EDITORIAL JAKARTASATU.COM: TIGA TANDA BAHAYA ITU
Saatnya Menyelamatkan Bangsa Ini dari Kepalsuan Politik di tengah hiruk-pikuk pesta demokrasi dan transisi kekuasaan yang seang berlangsung, Indonesia justru sedang menghadapi bahaya yang jauh lebih dalam: krisis moralitas politik.

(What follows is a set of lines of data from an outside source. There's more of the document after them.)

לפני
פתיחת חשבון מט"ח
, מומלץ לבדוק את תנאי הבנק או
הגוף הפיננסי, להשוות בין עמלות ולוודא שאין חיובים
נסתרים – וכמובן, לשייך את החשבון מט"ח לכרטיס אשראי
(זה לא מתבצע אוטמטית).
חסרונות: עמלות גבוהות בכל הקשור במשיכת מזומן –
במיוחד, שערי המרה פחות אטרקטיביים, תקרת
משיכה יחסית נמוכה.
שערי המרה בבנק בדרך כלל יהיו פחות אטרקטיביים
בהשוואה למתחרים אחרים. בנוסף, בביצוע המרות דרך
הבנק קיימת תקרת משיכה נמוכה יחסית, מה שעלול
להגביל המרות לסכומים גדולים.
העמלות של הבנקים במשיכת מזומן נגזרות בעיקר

Krisis ini tidak selalu muncul dalam bentuk kekerasan atau kudeta, tapi dalam diamnya elite, lembutnya kebohongan, dan normalnya tipu daya kekuasaan. Tiga tanda itu kini muncul bersamaan: Ada Pertemuan Prabowo dan Megawati, Lalu ada Respons diam-diam SBY terhadap Trump, dan isu berulang tentang ramenya ijazah Presiden Joko Widodo.
Ketiganya adalah potret dari bangsa Indonesia yang sedang digiring dengan sistematis.
Baiklan kita mulai PERTEMUAN PRABOWO – MEGAWATI:
Pertemuan ini bukan rekonsiliasi. Ini adalah sinyal jelas bahwa pertarungan ide telah dikalahkan oleh transaksi elite.
Di mana posisi rakyat saat dua kekuatan besar ini berjabat tangan?
Apakah ini bentuk penguatan demokrasi, atau justru pengunci demokrasi dalam kotak besi kekuasaan yang tidak bisa dibuka?
Gibran adalah simpul simbolik yang menghubungkan mereka semua—Prabowo, Jokowi, dan Megawati. Tapi dalam simpul itu, ada jeratan besar: jeratan oligarki. Yang terjadi bukan rekonsiliasi ideologi, tapi kompromi untuk mempertahankan tahta.
SBY & TRUMP: TEGURAN DARI CERMIN LUAR NEGERI
Susilo Bambang Yudhoyono (SBY) tidak sedang bicara soal Trump. Ia sedang menggunakan cermin luar untuk memperlihatkan wajah dalam negeri kita yang mulai rusak: Ketika hukum menjadi alat, Ketika media dikendalikan oleh buzzers, Ketika rakyat dipaksa memilih diam atau dibungkam.
SBY memilih cara elegan untuk mengingatkan bangsa ini. Tapi rakyat tidak boleh hanya membaca
elegansi—rakyat harus berani menyambung makna: Bahaya populisme sudah di depan mata kita.
IJAZAH JOKOWI: KEPALSUAN YANG DILESTARIKAN
Ramenya Ijazah Jokowi telah menjadi simbol dari pertanyaan yang tak pernah dijawab dengan tuntas. Negara lebih memilih diam, tertawa, atau membantah singkat. Tapi publik tetap menyimpan curiga.
Dan di balik curiga itu, ada bara:
Bara ketidakpercayaan terhadap sistem pendidikan, Bara keraguan terhadap mekanisme hukum, dan bara yang siap membakar kredibilitas negara dan lembaga pendidikan (kampus) jika terus dibiarkan.
Lantas apakah ijazah Jokowi palsu atau tidak, bukan lagi soal utama. Soalnya adalah kenapa negara tak pernah tegas menjawab dengan integritas penuh?
Akhirnya SELAMATKAN INDONESIA Kita tidak bisa menunggu lagi. Indonesia sedang terancam oleh kepalsuan yang dirawat. Demokrasi kita bukan hanya disandera, tapi sedang “dijual”—secara diam-diam, perlahan, dan sistematis. Jika rakyat tidak bersuara, elite akan terus berpesta.
Jika nurani tak bersikap, bangsa ini akan dibungkus dalam selimut sandiwara. Jika intelektual diam, maka sejarah akan ditulis oleh mereka yang haus kuasa, bukan haus kebenaran. Kita harus menyelamatkan Indonesia.
Sekarang. Dengan suara. Dengan sikap. Dengan kebenaran.